5. Il ressort des pièces du dossier que, lors de son audition par les services de police le 10 août 2024, M. D a été informé de ce que la mesure d'éloignement prise à son encontre pouvait être assortie d'une assignation à résidence, a été invité à présenter des observations sur ce point et a été mis à même de faire part de tout élément relatif à sa situation personnelle. Par suite, le moyen doit être écarté.

6. M. D soutient la pathologie dont il souffre s'oppose à son éloignement dès lors qu'elle ne peut pas être prise en charge au Congo. S'il fait valoir qu'il a demandé au préfet du Nord l'abrogation de l'arrêté du 16 novembre 2022, il n'établit pas que le préfet aurait abrogé son arrêté devenu définitif qui a justifié son assignation à résidence en application de l'article L. 731-1 du code de l'entrée et du séjour des étrangers et du droit d'asile. Le requérant n'établit pas davantage que la mesure d'assignation serait disproportionnée ou entachée d'une erreur manifeste d'appréciation de sa situation personnelle.

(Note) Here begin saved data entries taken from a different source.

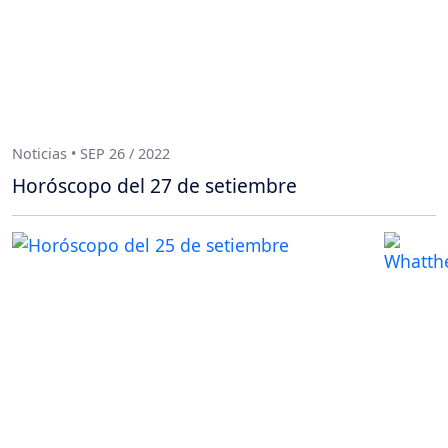
Noticias • SEP 26 / 2022
Horóscopo del 27 de setiembre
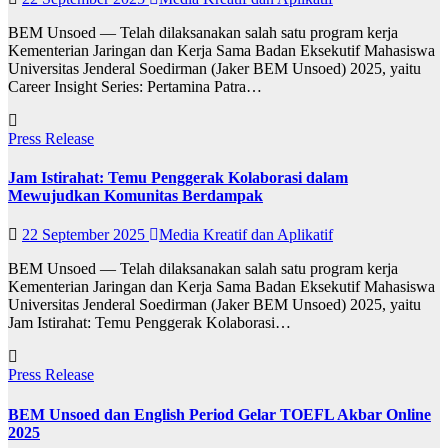
BEM Unsoed — Telah dilaksanakan salah satu program kerja
Kementerian Jaringan dan Kerja Sama Badan Eksekutif Mahasiswa
Universitas Jenderal Soedirman (Jaker BEM Unsoed) 2025, yaitu
Career Insight Series: Pertamina Patra…
Press Release
Jam Istirahat: Temu Penggerak Kolaborasi dalam
Mewujudkan Komunitas Berdampak
22 September 2025
Media Kreatif dan Aplikatif
BEM Unsoed — Telah dilaksanakan salah satu program kerja
Kementerian Jaringan dan Kerja Sama Badan Eksekutif Mahasiswa
Universitas Jenderal Soedirman (Jaker BEM Unsoed) 2025, yaitu
Jam Istirahat: Temu Penggerak Kolaborasi…
Press Release
BEM Unsoed dan English Period Gelar TOEFL Akbar Online
2025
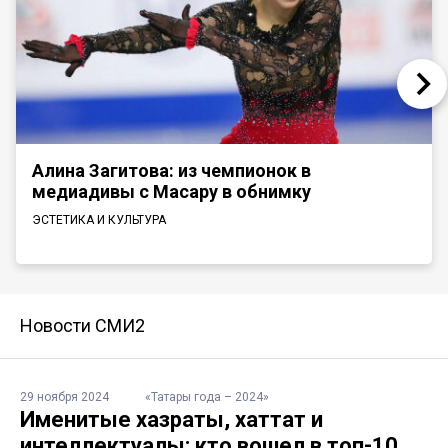
Алина Загитова: из чемпионок в
медиадивы с Масару в обнимку
ЭСТЕТИКА И КУЛЬТУРА
Новости СМИ2
29 ноября 2024
«Татары года – 2024»
Именитые хазраты, хаттат и
интеллектуалы: кто вошел в топ-10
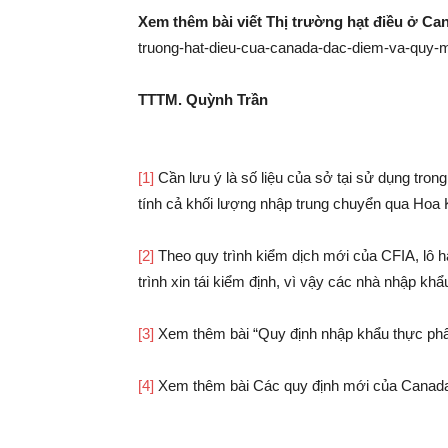
Xem thêm bài viết Thị trường hạt điều ở Ca
truong-hat-dieu-cua-canada-dac-diem-va-quy-
TTTM. Quỳnh Trần
[1]
Cần lưu ý là số liệu của sở tại sử dụng tron
tính cả khối lượng nhập trung chuyển qua Hoa 
[2]
Theo quy trình kiểm dịch mới của CFIA, lô 
trình xin tái kiểm định, vì vậy các nhà nhập kh
[3]
Xem thêm bài “Quy định nhập khẩu thực ph
[4]
Xem thêm bài Các quy định mới của Canada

7. Les moyens tirés de la méconnaissance des articles L. 422-1 et L. 425-9 relatifs à l'octroi de titre de séjour en qualité d'étudiant et d'étrangers dont l'état de santé nécessite une prise en charge médicale, sont inopérants à l'encontre de la décision contestée.

8. Si l'intéressé soutient que la décision attaquée méconnaît les articles L. 111-1 et L. 111-2 du code de l'éducation, l'article 2 du protocole additionnel à la convention européenne de sauvegarde des droits de l'homme et des libertés fondamentales tel qu'amendé par son protocole n° 11, l'alinéa 13 de la Constitution du 27 octobre 1946 ainsi que celui de la Constitution du 4 octobre 1958, la décision en litige n'a pas pour objet de restreindre le droit de M. D à l'instruction et il ne ressort pas des pièces du dossier, en outre, qu'elle aurait un tel effet. Par suite, le moyen tiré de ce que la décision attaquée méconnaîtrait le droit de M. D à l'instruction, à l'éducation et à la formation doit être écarté.

9. Il ne ressort pas des pièces du dossier que le préfet du Nord aurait entaché sa décision d'un défaut d'examen de la situation personnelle du requérant.

Sur les conclusions tendant à l'application des dispositions de l'article L. 761-1 du code de justice administrative et de l'article 37 de la loi du 10 juillet 1991 :

10. Ces dispositions font obstacle à ce que soit mis à la charge de l'Etat, qui n'est pas dans la présente instance la partie perdante, le remboursement d'une somme au titre des frais exposés par M. D et non compris dans les dépens.

D E C I D E :

Article 1er : La requête de M. D est rejetée.

Article 2 : Le présent jugement sera notifié à M. A D, à Maître Houindo et au préfet du Nord.

Rendu public par mise à disposition au greffe le 18 septembre 2024.

Le magistrat désigné,

Signé :

J. KRAWCZYK La greffière,

Signé :

V. LESCEUX

La République mande et ordonne au préfet du Nord en ce qui le concerne ou à tous commissaires de justice à ce requis en ce qui concerne les voies de droit commun contre les parties privées, de pourvoir à l'exécution du présent jugement.